On Twilight and Things That Bothered Me, Concerning Plot and Also the World Today: 

  • White and heteronormative. Yes, there are indigenous peoples. We will get more into that in future books.
  • I feel like considering how smart and ethical the Cullens are, they should be more sustainable and do something with the goddamn food they don’t eat. It seems like no one brings in lunch here – they should bring lunch boxes and wax fruit or something.
  • Where does Bella get her money from? She does not have a job, so I assume she gets an allowance? But she goes out to buy groceries all the time and still has a secret sock stash of money, as well.
  • Listen, I think the blood typing situation is quite funny and clever. It is both a nice dissonance and a nice resonance that both Bella and Edward can’t deal with other people’s blood. HOWEVER, the fact that Bella is a human who gets a period is completely ignored. Considering Edward’s lust for her blood, especially before he passes the test of not draining her body at the end of the book, means that this must be discussed. I remember Stephenie Meyer saying on her website ten years ago that “Edward would be too polite to mention Bella’s period.” But like… Ugh. I’ve always wanted to write a piece called “The Missing Punctuation in YA Literature.” Stay tuned.
  • It’s definitely useful that this is technically before cell phones would be a thing no teenager would be without.
  • Edward does some weird breathing things when he’s turned on by Bella and like, he doesn’t have to breathe, so… I understand he needs to breathe to smell, but sometimes in the context, it doesn’t work.
  • I don’t really believe that Edward is a virgin considering his like ten-year rebellious phase.
  • I’ve always thought the ending was misleading. And I won’t get into the gender-swapped version of this because I only read the end and there’s a lot to unpack there.

On Twilight and My Life:

  • I did that mitosis lab in senior year and my lab partner and I talked about Twilight the whole time, and it’s definitely not that easy to figure out which phase is which.
  • I think I now read Bella as having anxiety and depression, like me. She acts melodramatically in some ways and there is a lot of talk of hyperventilating, but I’m pretty sure in a lot of situations I’d act the same way?
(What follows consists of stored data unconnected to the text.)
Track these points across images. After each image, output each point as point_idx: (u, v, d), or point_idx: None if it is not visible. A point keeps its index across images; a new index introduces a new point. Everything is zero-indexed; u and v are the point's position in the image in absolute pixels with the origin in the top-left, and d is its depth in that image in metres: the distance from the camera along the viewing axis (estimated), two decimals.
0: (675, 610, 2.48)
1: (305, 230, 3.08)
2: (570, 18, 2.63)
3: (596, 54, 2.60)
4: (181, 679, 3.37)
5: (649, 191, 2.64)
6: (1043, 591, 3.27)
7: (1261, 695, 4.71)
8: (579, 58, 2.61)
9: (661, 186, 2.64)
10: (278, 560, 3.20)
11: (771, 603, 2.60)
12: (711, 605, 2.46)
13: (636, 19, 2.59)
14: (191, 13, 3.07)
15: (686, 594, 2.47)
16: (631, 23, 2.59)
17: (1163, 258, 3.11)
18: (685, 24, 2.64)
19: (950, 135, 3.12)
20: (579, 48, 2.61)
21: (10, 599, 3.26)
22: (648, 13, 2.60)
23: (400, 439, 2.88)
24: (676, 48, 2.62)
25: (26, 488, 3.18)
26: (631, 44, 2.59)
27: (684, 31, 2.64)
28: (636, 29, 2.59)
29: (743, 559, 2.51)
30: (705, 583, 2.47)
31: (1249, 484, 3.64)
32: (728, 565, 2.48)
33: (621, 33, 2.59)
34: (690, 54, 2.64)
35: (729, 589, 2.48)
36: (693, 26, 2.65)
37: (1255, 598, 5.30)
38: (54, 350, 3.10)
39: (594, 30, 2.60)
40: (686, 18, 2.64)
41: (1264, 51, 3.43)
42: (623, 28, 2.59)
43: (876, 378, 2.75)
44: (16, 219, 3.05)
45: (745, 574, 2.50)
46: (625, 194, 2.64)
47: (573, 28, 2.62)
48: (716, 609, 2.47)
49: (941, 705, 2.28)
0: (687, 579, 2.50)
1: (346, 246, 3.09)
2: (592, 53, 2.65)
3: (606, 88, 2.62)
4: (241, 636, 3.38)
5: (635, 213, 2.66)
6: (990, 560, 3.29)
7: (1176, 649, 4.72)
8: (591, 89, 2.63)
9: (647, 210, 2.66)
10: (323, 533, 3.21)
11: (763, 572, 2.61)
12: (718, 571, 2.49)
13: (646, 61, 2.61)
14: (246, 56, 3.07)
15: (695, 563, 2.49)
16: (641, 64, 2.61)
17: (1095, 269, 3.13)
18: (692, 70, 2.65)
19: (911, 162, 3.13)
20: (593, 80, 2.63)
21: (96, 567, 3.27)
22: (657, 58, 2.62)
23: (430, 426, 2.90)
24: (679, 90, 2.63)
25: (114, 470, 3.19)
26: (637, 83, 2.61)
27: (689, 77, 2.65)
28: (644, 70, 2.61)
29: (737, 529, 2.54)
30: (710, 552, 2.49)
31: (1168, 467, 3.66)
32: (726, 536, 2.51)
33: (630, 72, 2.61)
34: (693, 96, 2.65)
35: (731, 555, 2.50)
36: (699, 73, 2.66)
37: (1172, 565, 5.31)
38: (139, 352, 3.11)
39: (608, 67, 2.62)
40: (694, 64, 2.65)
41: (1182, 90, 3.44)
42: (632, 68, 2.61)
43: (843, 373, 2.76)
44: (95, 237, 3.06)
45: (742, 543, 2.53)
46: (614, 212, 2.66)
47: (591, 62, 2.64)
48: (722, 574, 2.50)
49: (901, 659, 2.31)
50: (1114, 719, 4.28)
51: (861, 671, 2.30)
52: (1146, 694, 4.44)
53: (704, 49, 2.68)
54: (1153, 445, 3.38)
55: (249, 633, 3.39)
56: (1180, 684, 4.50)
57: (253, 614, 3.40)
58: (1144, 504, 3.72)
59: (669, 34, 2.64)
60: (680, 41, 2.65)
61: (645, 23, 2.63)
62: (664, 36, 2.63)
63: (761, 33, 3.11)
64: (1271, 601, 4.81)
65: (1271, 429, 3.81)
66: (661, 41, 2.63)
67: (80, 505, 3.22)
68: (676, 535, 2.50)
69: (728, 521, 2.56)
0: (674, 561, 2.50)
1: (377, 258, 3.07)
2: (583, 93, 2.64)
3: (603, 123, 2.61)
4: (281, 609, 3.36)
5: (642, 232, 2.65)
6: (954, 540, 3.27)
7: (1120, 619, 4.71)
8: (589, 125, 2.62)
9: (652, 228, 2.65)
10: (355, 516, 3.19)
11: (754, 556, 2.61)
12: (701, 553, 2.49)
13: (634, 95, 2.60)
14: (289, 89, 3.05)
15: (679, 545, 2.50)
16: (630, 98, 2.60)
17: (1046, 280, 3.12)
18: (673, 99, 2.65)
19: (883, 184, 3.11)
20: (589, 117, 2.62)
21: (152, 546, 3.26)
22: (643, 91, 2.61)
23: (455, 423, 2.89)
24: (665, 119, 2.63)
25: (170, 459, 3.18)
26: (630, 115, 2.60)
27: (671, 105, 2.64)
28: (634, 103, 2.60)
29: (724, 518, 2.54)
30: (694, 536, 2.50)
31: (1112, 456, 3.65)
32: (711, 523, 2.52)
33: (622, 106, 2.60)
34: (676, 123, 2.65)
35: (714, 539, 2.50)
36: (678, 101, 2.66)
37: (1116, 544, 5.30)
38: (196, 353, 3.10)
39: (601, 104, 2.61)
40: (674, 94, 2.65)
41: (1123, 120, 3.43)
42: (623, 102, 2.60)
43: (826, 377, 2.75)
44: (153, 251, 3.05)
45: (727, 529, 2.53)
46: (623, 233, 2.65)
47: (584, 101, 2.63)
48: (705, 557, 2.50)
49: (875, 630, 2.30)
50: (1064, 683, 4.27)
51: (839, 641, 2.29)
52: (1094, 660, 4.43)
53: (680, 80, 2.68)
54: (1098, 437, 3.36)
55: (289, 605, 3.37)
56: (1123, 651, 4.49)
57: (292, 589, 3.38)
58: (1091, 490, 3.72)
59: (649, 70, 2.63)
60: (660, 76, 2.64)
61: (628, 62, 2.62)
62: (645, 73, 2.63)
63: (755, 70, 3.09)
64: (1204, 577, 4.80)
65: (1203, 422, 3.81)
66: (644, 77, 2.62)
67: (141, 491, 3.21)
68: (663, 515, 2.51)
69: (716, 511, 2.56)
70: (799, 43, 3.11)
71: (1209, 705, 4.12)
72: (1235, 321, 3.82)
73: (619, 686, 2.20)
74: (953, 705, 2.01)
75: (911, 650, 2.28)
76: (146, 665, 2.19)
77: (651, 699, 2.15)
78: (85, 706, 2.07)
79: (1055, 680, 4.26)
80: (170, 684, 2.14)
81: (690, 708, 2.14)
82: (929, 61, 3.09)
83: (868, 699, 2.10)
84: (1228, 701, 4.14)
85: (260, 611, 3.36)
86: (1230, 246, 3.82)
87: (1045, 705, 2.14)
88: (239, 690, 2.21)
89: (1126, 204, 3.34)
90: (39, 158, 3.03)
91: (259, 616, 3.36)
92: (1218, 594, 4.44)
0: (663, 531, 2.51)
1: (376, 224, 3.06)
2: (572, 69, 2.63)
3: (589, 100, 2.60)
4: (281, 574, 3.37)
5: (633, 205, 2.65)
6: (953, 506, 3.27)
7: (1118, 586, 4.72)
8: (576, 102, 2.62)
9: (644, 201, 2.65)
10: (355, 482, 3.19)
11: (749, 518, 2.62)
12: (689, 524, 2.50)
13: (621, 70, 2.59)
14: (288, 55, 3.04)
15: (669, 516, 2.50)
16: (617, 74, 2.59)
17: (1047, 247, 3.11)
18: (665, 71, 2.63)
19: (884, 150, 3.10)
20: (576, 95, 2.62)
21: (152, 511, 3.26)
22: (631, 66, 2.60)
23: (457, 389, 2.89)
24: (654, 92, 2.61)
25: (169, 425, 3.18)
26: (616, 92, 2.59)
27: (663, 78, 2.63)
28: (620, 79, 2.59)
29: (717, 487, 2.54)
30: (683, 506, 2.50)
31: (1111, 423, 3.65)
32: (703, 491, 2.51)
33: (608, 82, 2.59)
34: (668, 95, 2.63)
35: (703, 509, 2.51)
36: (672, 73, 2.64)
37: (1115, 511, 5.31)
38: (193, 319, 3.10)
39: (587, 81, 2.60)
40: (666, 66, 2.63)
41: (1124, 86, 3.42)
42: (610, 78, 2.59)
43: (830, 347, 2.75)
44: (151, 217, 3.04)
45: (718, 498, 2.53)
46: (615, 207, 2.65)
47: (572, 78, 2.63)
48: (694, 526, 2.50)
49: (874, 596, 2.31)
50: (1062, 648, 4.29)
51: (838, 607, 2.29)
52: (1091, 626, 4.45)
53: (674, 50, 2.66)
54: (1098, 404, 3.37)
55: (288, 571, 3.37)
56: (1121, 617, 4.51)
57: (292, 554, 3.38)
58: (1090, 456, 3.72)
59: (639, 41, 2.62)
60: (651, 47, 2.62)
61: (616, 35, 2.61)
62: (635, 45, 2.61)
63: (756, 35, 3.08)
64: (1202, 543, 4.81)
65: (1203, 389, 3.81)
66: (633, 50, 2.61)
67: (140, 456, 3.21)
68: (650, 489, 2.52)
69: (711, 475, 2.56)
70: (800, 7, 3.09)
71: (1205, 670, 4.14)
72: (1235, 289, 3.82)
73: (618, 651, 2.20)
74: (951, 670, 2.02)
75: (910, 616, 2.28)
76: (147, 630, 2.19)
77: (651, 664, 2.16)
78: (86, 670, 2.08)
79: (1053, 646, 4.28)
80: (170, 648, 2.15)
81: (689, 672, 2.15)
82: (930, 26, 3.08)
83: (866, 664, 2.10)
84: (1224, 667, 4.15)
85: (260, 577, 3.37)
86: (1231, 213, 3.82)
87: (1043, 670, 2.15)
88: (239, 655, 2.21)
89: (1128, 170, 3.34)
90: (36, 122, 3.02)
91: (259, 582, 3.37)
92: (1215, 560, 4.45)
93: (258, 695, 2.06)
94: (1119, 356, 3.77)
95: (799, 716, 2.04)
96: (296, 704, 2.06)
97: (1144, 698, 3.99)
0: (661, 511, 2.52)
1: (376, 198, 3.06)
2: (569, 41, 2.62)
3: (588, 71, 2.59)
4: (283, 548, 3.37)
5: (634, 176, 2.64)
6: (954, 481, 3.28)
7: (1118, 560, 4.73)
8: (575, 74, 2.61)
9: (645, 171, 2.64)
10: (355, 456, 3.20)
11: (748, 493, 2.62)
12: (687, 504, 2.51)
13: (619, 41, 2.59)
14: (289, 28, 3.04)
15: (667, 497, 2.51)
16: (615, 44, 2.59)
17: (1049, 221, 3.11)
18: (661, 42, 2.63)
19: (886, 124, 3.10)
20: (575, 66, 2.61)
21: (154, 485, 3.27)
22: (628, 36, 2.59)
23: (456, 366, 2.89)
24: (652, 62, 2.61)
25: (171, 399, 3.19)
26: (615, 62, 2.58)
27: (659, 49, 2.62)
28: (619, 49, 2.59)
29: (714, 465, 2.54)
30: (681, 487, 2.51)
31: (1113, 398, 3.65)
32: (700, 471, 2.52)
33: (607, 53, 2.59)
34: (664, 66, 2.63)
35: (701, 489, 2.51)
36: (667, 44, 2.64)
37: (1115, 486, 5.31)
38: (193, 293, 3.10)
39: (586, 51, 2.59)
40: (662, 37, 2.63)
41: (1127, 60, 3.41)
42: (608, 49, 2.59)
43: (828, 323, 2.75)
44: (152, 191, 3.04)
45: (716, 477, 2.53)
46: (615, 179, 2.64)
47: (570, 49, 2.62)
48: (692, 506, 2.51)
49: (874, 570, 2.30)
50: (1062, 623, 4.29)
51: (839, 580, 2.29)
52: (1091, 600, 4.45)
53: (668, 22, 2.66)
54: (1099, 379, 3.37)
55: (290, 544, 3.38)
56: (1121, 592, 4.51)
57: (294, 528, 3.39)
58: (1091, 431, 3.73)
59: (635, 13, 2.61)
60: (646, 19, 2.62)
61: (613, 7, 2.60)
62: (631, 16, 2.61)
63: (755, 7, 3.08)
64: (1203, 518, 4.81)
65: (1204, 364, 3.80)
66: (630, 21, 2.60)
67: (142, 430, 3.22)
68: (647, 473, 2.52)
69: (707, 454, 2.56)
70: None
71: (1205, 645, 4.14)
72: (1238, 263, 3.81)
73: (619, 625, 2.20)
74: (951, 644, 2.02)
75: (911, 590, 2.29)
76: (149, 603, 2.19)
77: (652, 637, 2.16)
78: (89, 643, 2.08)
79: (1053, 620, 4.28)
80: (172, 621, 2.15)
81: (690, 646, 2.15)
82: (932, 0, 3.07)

Who knows if those are behaviors I learned from the book, though.
  • I’ve had one and a quarter boyfriends in my life – see The Sound of Music Ruined My Love Life – and I told the full boyfriend that one day he would regret hanging out with me, a line that I didn’t realize I got directly from Edward. (The difference is that I was right and he did regret it, mwahahaha.) But I still use that line in relationships of all sorts today. My self-loathing is such that I believe people would be better off without me.
  • I fell for some m’lady shit in my lifetime because of this. I have also done the 20 questions thing with every man I’ve ever liked.
  • For some reason I can taste the soda that Bella has at the restaurant every time I read it, which just shows that Stephenie Meyer has created a world in which I could see myself.
  • I’ve always seen sacrifice as an attractive trait, and I think Harry Potter gave me that idea first, but there was also this…
  • My old e-mail used to be blackrose1901@gmail.com (I know) because Edward was born in 1901. I tried to make it seem like the 1901 was for Frasier‘s apartment when I “grew out of the series,” but you know.
  • I won’t even begin with the whole “I love you” fiasco. Someday.
  • I named my converse Emmett and Jasper. I totally named things Edward and Jacob, as well, but I don’t remember what. Can’t have been that important.

 

So… those are some of my feelings. I’m going to casually read the next book now. Things may go downhill.